Iseng-iseng kuhubungi Yoga. Tanpa tedeng aling-aling, Yoga langsung menyanggupi tawaranku. Gila, anak ini sudah punya istri dan anak. Ini jaman sudah edan. Emma gila, Yoga lebih gila lagi.
Ya sudah aku tak mau memusingkannya, toh sepak terjang jurnalis bukan dinilai dari kemampuannya melainkan kesanggupan dan kesiapannya. Seorang jurnalis harus bersikap seperti tentara, siap ditugaskan ke mana saja. Kalau pun harus mati di medan tempur, ya matilah.
***
Selang sehari seorang laki-laki menghubungiku. Dia Lakila, wartawan kawak. Kabarnya Lakila sudah malang melintang di dunia jurnalis. Bahkan dia mengaku pernah meliput di berbagai negara belahan dunia.
Lakila juga yang menawari Emma.
“Apakah Anda mau beraktualisasi di Bali?”
“Iya.” Jawabku singkat, padat dan jelas.
Pertanyaan ini juga dilontarkan ke Yoga.
Tak lama kami bertemu di Sidoarjo. Tak ada kata sambutan, sekedar jabat tangan.
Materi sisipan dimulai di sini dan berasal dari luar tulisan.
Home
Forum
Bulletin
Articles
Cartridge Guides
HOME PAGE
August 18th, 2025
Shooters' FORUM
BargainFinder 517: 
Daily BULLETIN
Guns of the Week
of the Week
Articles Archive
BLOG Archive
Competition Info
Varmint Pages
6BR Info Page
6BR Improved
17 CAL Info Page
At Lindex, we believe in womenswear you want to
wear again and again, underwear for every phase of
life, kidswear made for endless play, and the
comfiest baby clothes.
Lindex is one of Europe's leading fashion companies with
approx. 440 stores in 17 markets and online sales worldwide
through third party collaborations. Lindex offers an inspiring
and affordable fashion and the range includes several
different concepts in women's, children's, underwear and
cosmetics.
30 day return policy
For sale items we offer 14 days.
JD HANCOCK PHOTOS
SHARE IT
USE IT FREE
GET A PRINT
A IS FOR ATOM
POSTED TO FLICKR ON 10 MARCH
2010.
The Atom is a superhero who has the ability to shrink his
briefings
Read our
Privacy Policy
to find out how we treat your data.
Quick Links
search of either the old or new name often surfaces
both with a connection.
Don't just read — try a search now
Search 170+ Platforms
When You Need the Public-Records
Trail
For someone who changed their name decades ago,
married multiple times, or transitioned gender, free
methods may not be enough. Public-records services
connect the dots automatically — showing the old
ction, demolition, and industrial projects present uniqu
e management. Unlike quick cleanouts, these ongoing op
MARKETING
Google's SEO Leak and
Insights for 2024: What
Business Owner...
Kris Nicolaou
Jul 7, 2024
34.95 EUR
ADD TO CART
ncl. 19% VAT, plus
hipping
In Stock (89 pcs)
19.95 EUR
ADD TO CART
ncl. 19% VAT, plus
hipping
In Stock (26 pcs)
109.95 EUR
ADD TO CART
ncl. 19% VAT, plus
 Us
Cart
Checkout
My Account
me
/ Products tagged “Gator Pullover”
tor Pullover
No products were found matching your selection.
Obrolan berjalan biasa-biasa saja. Benar dugaanku Emma tidak hadir dalam pertemuan tersebut. Dia sudah berubah pikiran. Obrolan sebatas kesediaanku dan Yoga berangkat ke Bali.
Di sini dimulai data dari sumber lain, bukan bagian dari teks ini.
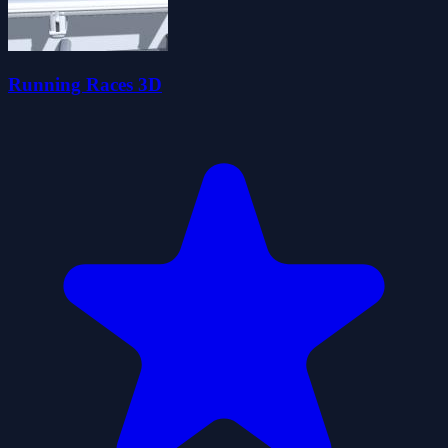
Running Races 3D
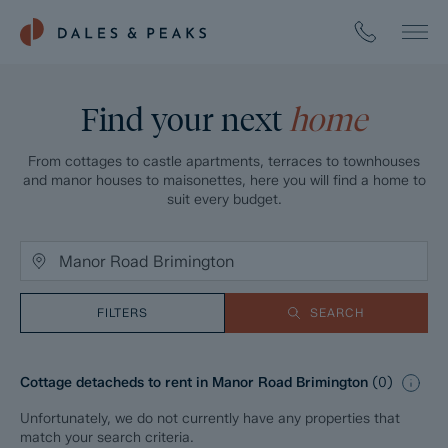
Find your next
home
From cottages to castle apartments, terraces to townhouses
and manor houses to maisonettes, here you will find a home to
suit every budget.
FILTERS
SEARCH
Cottage detacheds to rent in Manor Road Brimington
(
0
)
Unfortunately, we do not currently have any properties that
match your search criteria.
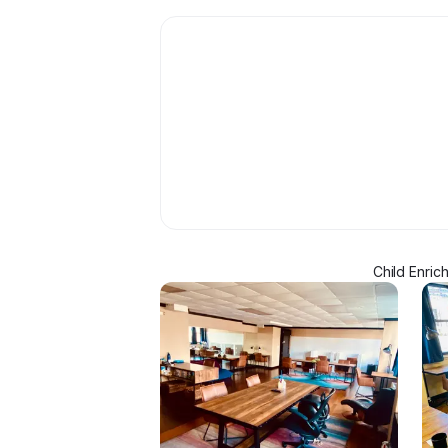
Child Enric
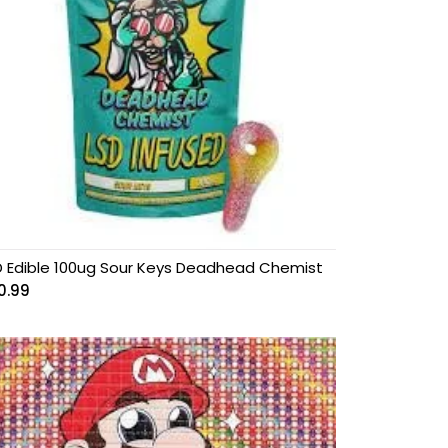
D Edible 100ug Sour Keys Deadhead Chemist
0.99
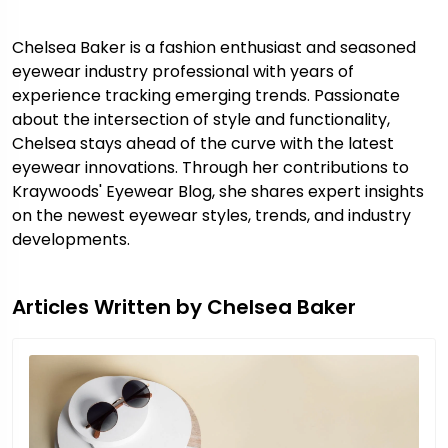
Chelsea Baker is a fashion enthusiast and seasoned
eyewear industry professional with years of
experience tracking emerging trends. Passionate
about the intersection of style and functionality,
Chelsea stays ahead of the curve with the latest
eyewear innovations. Through her contributions to
Kraywoods' Eyewear Blog, she shares expert insights
on the newest eyewear styles, trends, and industry
developments.
Articles Written by Chelsea Baker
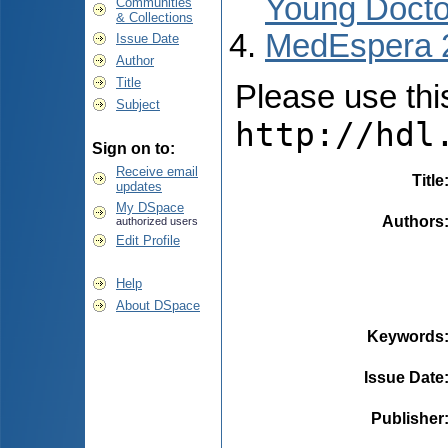
Young Docto
Communities
& Collections
MedEspera 
Issue Date
Author
Title
Please use this 
Subject
http://hdl
Sign on to:
Receive email
Title
updates
My DSpace
Authors
authorized users
Edit Profile
Help
About DSpace
Keywords
Issue Date
Publisher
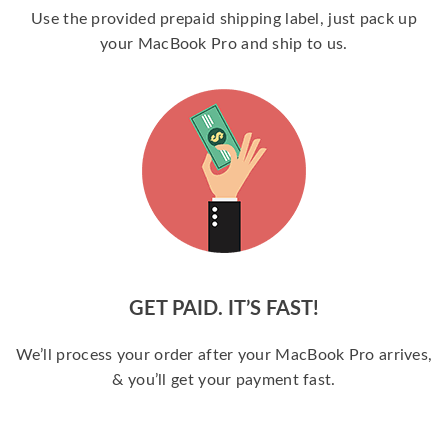
Use the provided prepaid shipping label, just pack up
your MacBook Pro and ship to us.
GET PAID. IT’S FAST!
We’ll process your order after your MacBook Pro arrives,
& you’ll get your payment fast.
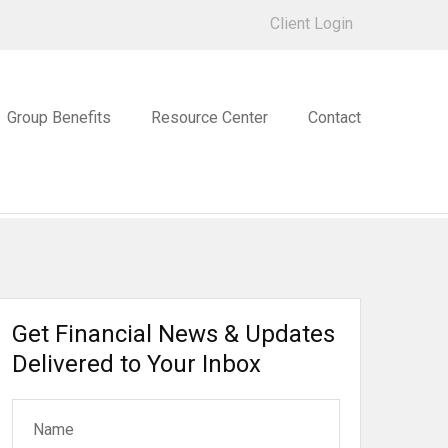
Client Login
Group Benefits
Resource Center
Contact
Get Financial News & Updates
Delivered to Your Inbox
Akan tetapi aku sedikit tertarik dengan pribadi Lakila. Orang ini berperawakan layaknya pertapa. Rambutnya cepak dan beruban. Usianya 45-an. Kumis tipis. Kulit sedikit gelap. Pandangannya selalu menunjukkan kesigapan seorang jurnalis, bahkan ketika didampingi istri tercinta.
“Dua isteri?”
Aku sedikit terkejut ketika dia bilang dua isteri. Lalu siapa perempuan yang duduk di sampingnya, yang pertama atau kedua?
Kulirik Yoga sekiranya dia nyambung dengan keterkejutanku. Eh, rupanya dia menyambutku dengan senyuman mengejek sembari mengangkat kedua alisnya.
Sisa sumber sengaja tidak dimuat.